At first glance, this means that the central dichotomy can seem simplistic – a bohemian sexual utopia set against the iron repression of the church. Such a sanguine view of human sexuality is itself suspect; Freud, for example, insists that sexuality is always the outcome of psychic conflict.
But I think the film’s more sophisticated than that. Ultimately it manages to collapse the dichotomy altogether in the overarching theme of spirituality. Camino is a young girl of extraordinary spiritual power, and ironically she’s inherited this mystical bent from her religious upbringing. It's this spiritual force that enables her to transfer her childish love for the Virgin to an adoration for the more human Jesus.
And it is the strength of this force that makes Camino’s love for Jesus so ennobling even as she becomes sicker – ironically, its very strength leads the Opus Dei elders, so quick to frame everything within the rubric of piety, to mistake it for religious zeal. But where spirituality is concerned, all love is divine.
Nor does the film let secularism off the hook. A sexuality, and indeed a society that is devoid of spirituality may be just as clueless as Opus Dei: the chaos of the drama group’s performance of Cinderella hints at the dangers of an unalloyed secularism. Camino’s rival for the affections of Jesus in the drama group is an empty-headed young girl who struggles to deal with the world outside of her own concerns.
One of the film’s strengths is the affection and respect with which it treats its adolescent characters. They’re full of vitality, even when acting up, amusing to watch in their gawkiness but never figures of derision.
Camino is played by the luminous Nerea Camacho, who is saccharine without being painfully so. Only gradually do we realise that the Disney-like qualities are deliberate – Camino’s seeming purity and childish innocence make her vulnerable to misrepresentation: the church has a fate in store for Camino that her own heart disputes.
Carme Elias is beautifully controlled as Camino’s mother, Gloria, a seemingly warm woman with a view of suffering – not just her own, but that of her loved ones – as a priceless opportunity to increase sanctity. The lengths she will go to to achieve such sanctity are chilling and also help to embed the film in fairy tale.
Mariano Venancio plays Camino’s more indulgent and less religiously zealous father. At times he is called on to be overly sentimental but otherwise acts with perfect emotional tone.
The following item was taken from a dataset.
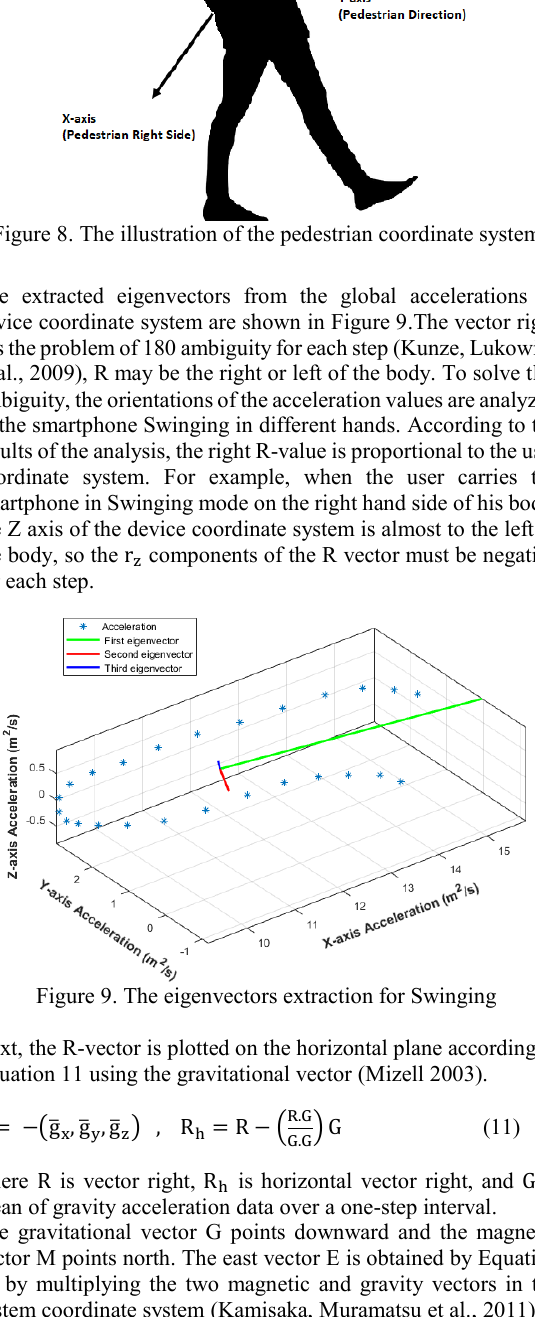
mean of gravity acceleration data over a one-step interval. The gravitational vector G points downward and the magnetic vector M points north. The east vector E is obtained by Equation 12 by multiplying the two magnetic and gravity vectors in the system coordinate system (Kamisaka, Muramatsu et al.,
The shots of the operations Camino undergoes are not for the squeamish. It’s difficult not to see the hospital as just another impersonal institution with no real regard for Camino’s individuality. These shots reminded me of the crucifixion of Jesus and subtly suggested a bloodthirstiness at the heart of religiosity that was extremely disturbing.
The soundtrack is awful, with swelling violins at the first hint of pathos – and therefore all too frequently. This is a shame, because there is a kernel of emotional honesty about the film that deserves a more subtle treatment. I was reminded of The Sea Inside, another Spanish drama, which dealt maturely with suffering and the church in a very different context but was also hindered by a soundtrack that tried to tell the audience when to cry.
Camino is a conventionally plotted film with constant action, although it’s overly long and sags towards the end. But it’s worth hanging around for the denouement: in the end Camino’s humanity wins out in a way that is powerfully touching, despite the orchestral overkill.
Verdict: original in tone and subject matter; often intense and engaging
Camino is playing exclusively in Melbourne at the Nova Cinema.
thanks for the review- i'm going to watch this tomorrow night.
ReplyDeleteTried not to give too much of the plot away but it's difficult when you're setting the scene -- hope I got the balance right.
ReplyDeleteVery well written, summed the film up nicely.